Excipients in Finished Dosage Forms
The formulator of finished dosage forms is highly dependent on the excipient manufacturer to provide bulk pharmaceutical excipients that are uniform in chemical and physical characteristics. This is particularly important in the context of the product approval process where bioequivalency comparisons are made between pivotal clinical biobatch production and commercial scale-up lots or batches. To provide adequate assurance of drug product performance, the excipient used to manufacture commercial lots or batches should not significantly differ from those used in biobatches. Where significant differences do occur, additional testing by the manufacturer of finished dosage forms may be required to establish the bioequivalence of the finished product. It remains equally important to ensure that the bioequivalence of subsequent, post-approval commercial lots or batches of drug product is not adversely affected over time.
In general, excipients are used as purchased. Consequently, impurities present in the excipient will be present in the finished dosage form. While manufacturers of dosage forms may have limited control over excipient quality through specifications, the excipient manufacturer has greater control over physical characteristics, quality, and the presence of impurities in the excipient.

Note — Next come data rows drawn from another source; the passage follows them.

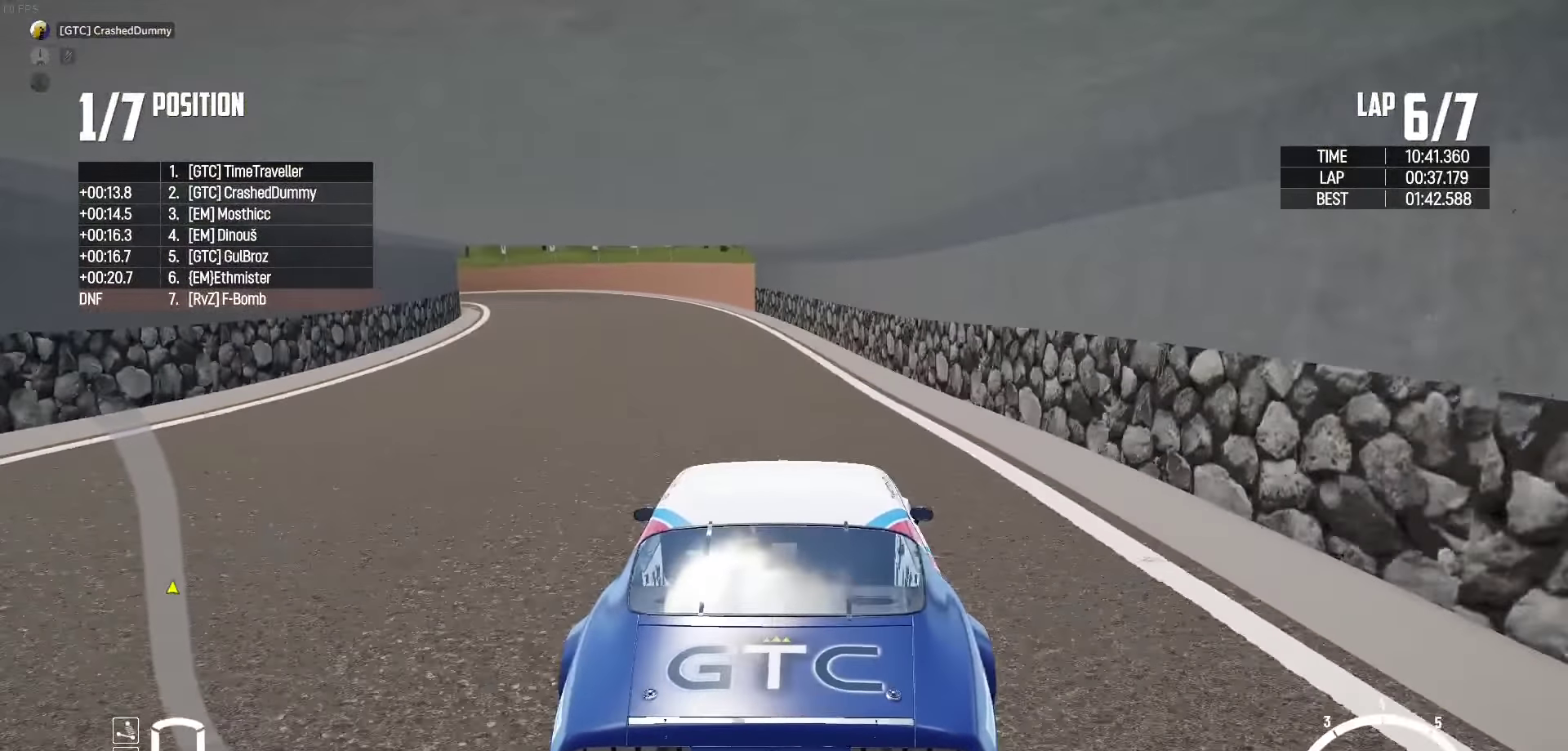
{"buttons": [], "left_stick": "left", "right_stick": "center", "events": [[200, "R2", "up"], [250, "R2", "down"], [333, "R2", "up"]]}
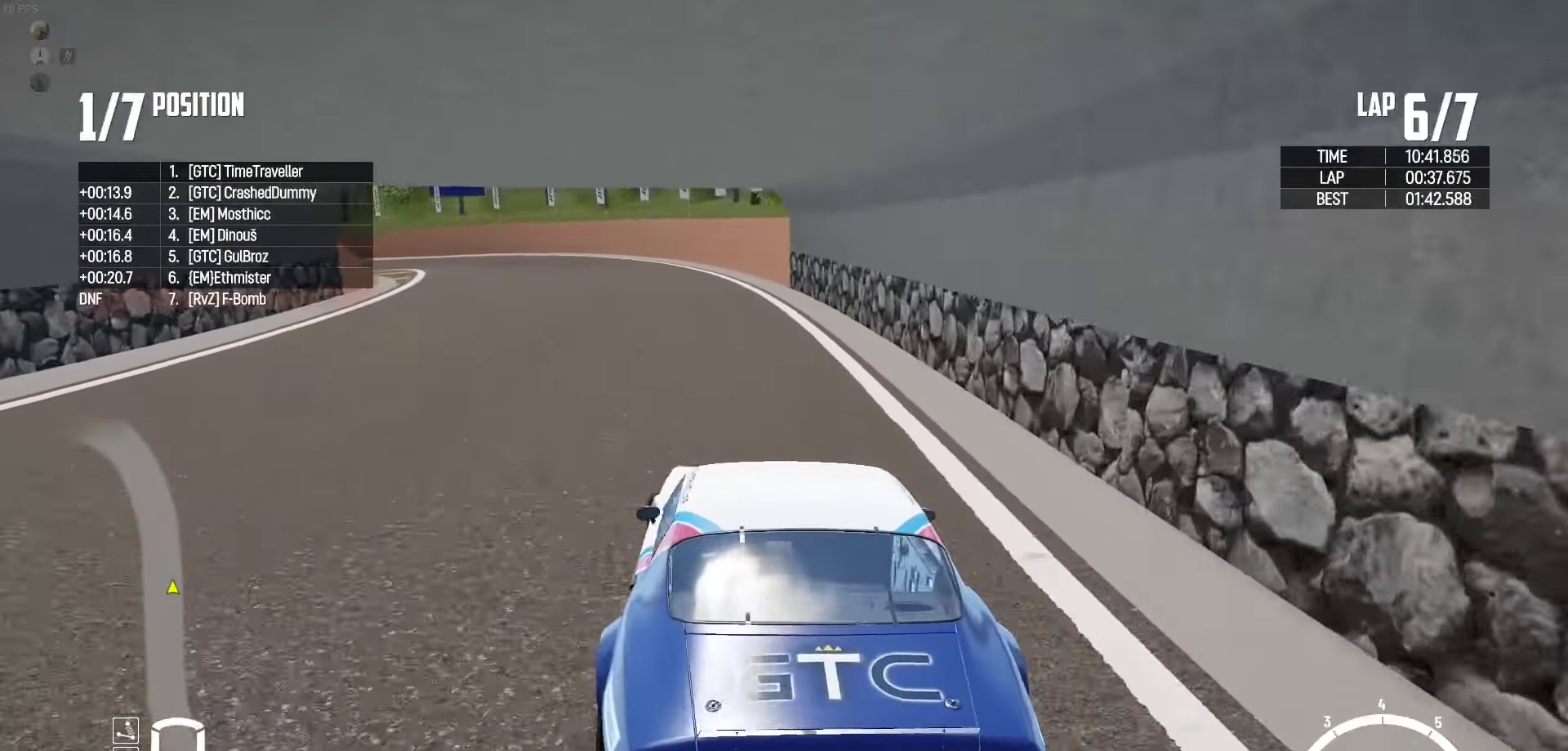
{"buttons": [], "left_stick": "up-left", "right_stick": "center", "events": [[383, "left_stick", "up-left"]]}
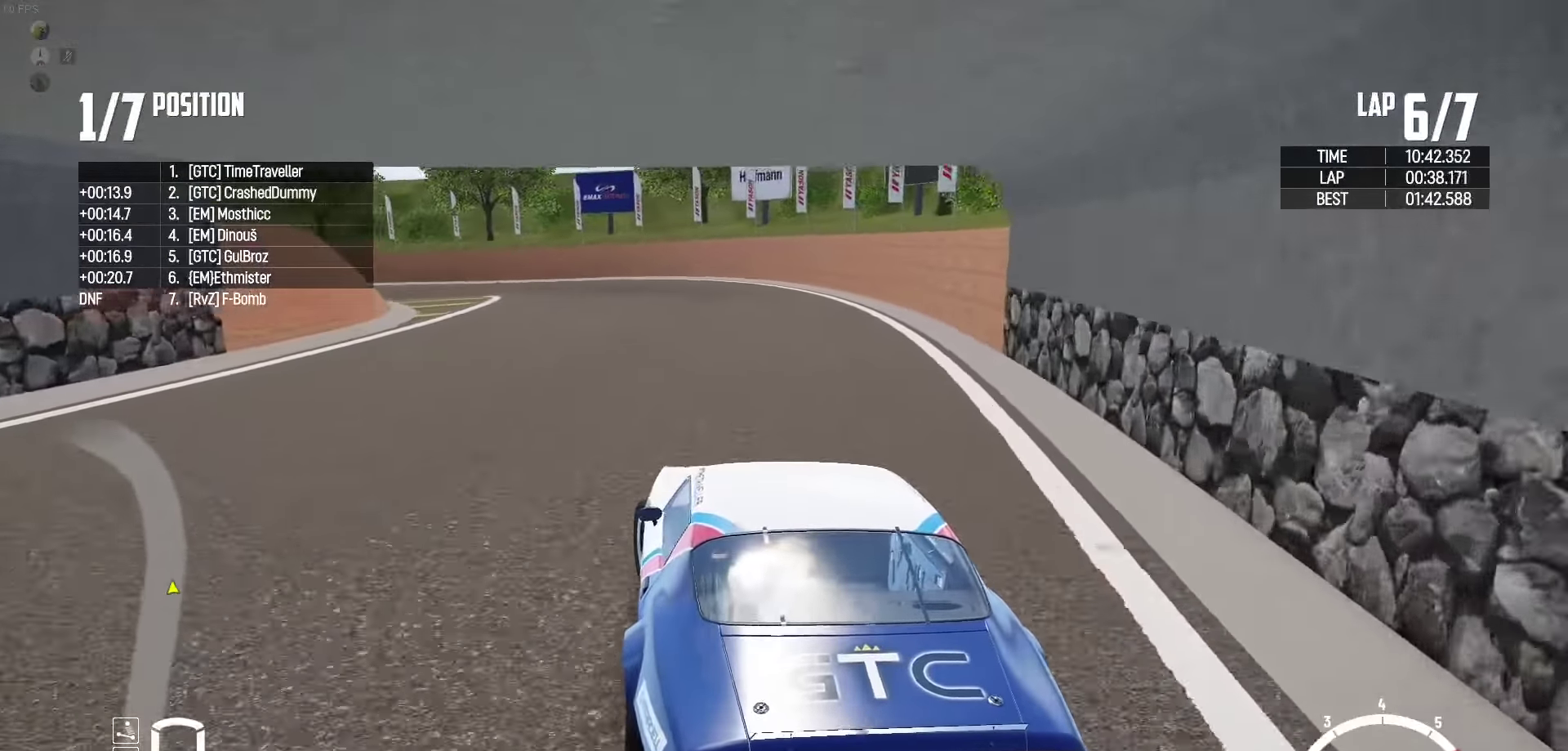
{"buttons": [], "left_stick": "up-left", "right_stick": "center", "events": [[17, "R2", "down"], [250, "R2", "up"]]}
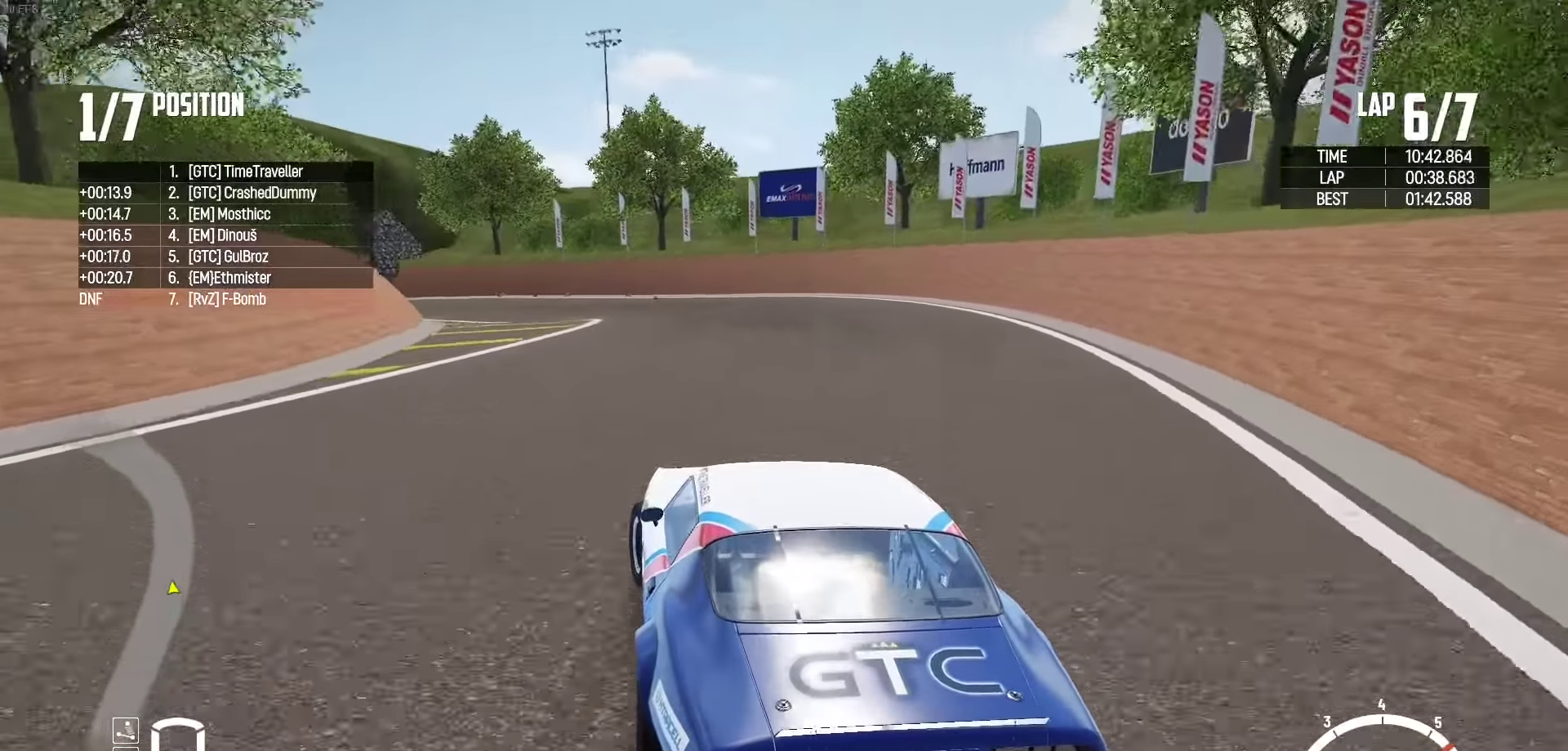
{"buttons": ["R2"], "left_stick": "up-left", "right_stick": "center", "events": [[217, "R2", "down"], [350, "R2", "up"], [400, "R2", "down"]]}
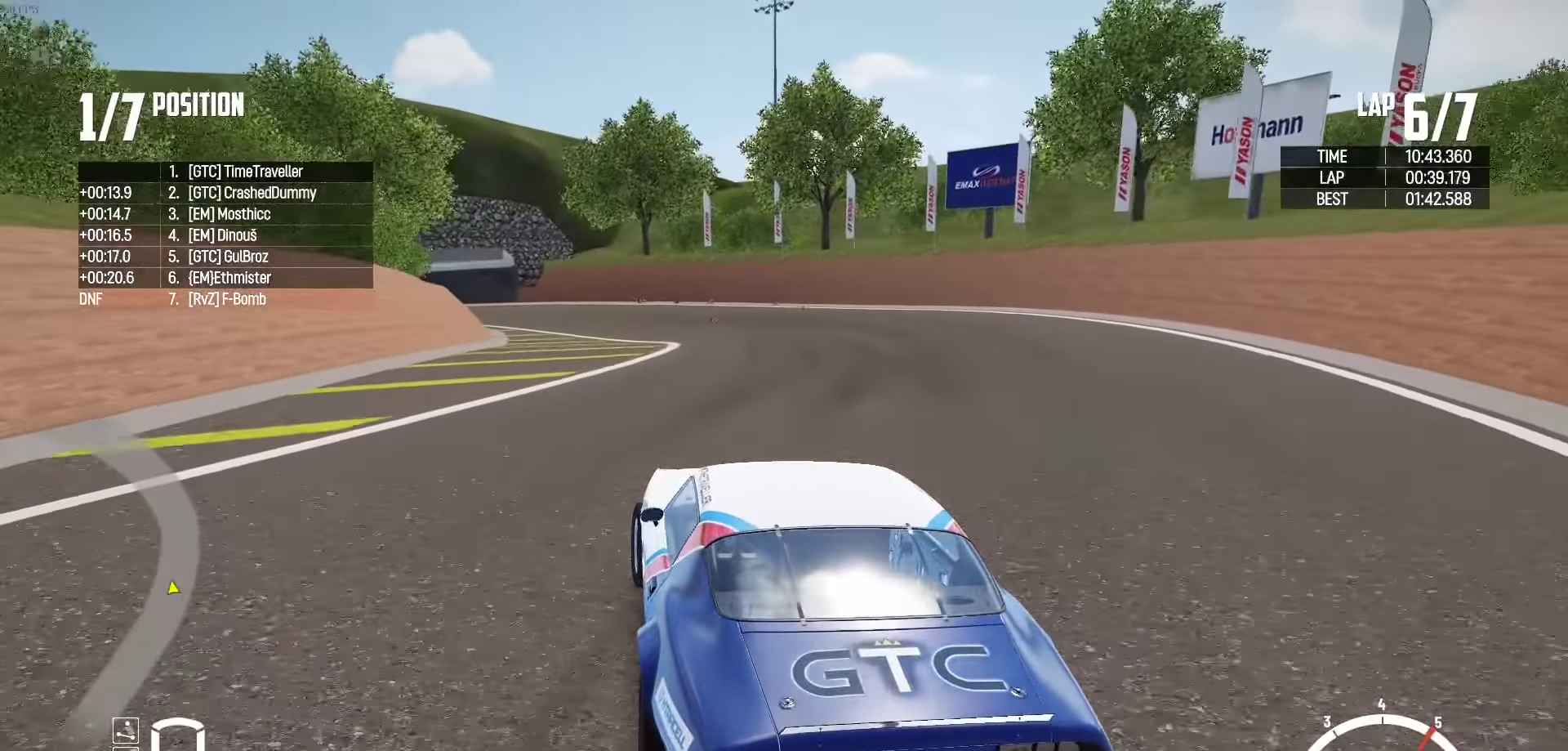
{"buttons": ["R2"], "left_stick": "up", "right_stick": "center", "events": [[67, "R2", "up"], [117, "R2", "down"], [317, "left_stick", "up"]]}
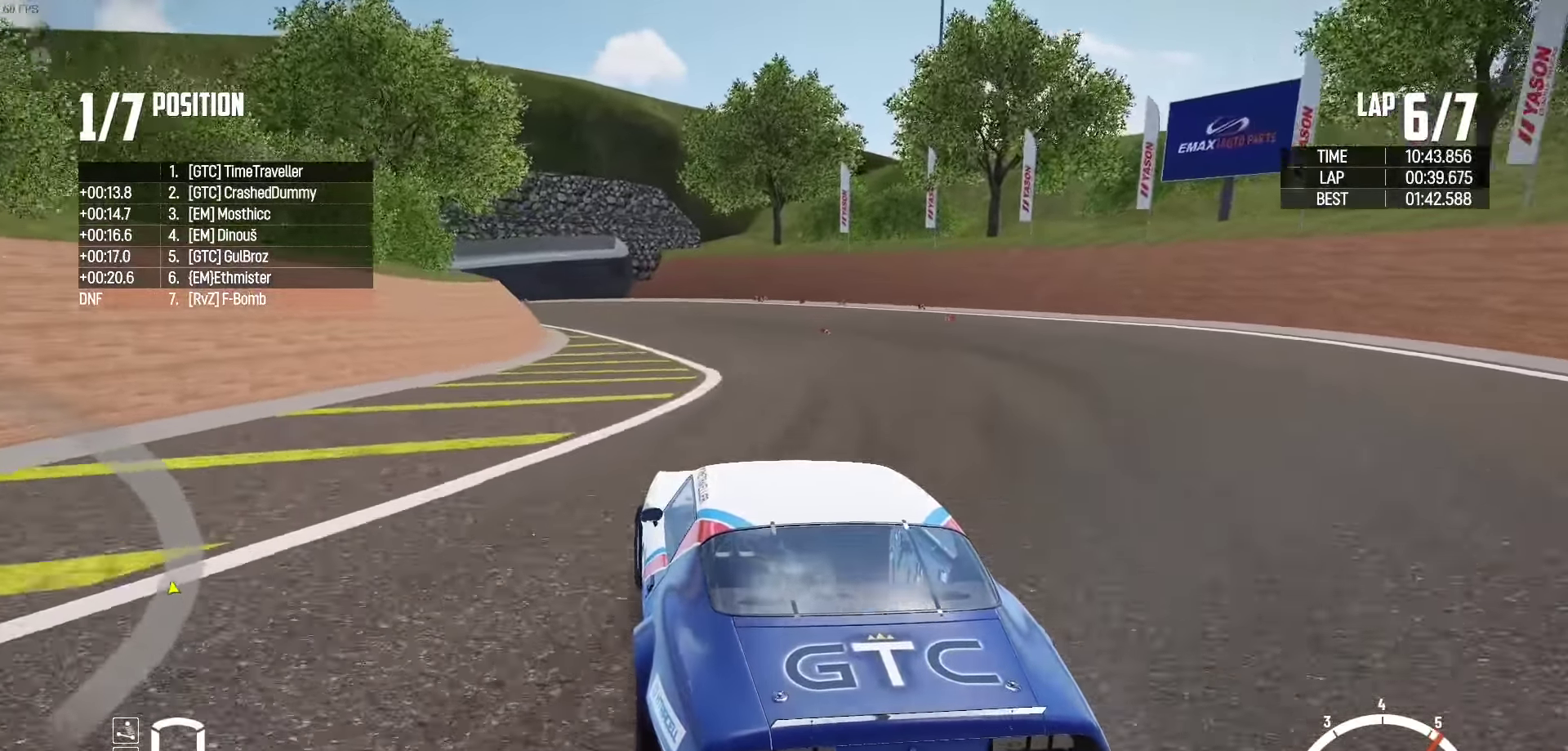
{"buttons": ["R2"], "left_stick": "center", "right_stick": "center", "events": [[200, "R2", "up"], [250, "R2", "down"], [417, "left_stick", "center"]]}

Excipients are used in different types of dosage forms where physical characteristics, such as particle size, may be important. While it is primarily the responsibility of the manufacturer of finished dosage forms to identify the particular physical characteristics needed, it is the responsibility of the excipient manufacturer to adequately control processes to ensure the excipient's consistent conformance to specifications. The excipient's end use should be identified and considered during inspection of excipient manufacturers' facilities.
Particularly important is whether the excipient is a direct component of a drug dosage form, whether the excipient will be used in the preparation of a sterile dosage form, or whether the excipient is represented as pyrogen free. The excipient manufacturer is responsible for ensuring that excipients are pyrogen free if the manufacturer makes such a representation in specifications, labeling, contractual agreement, or a Drug Master File (DMF).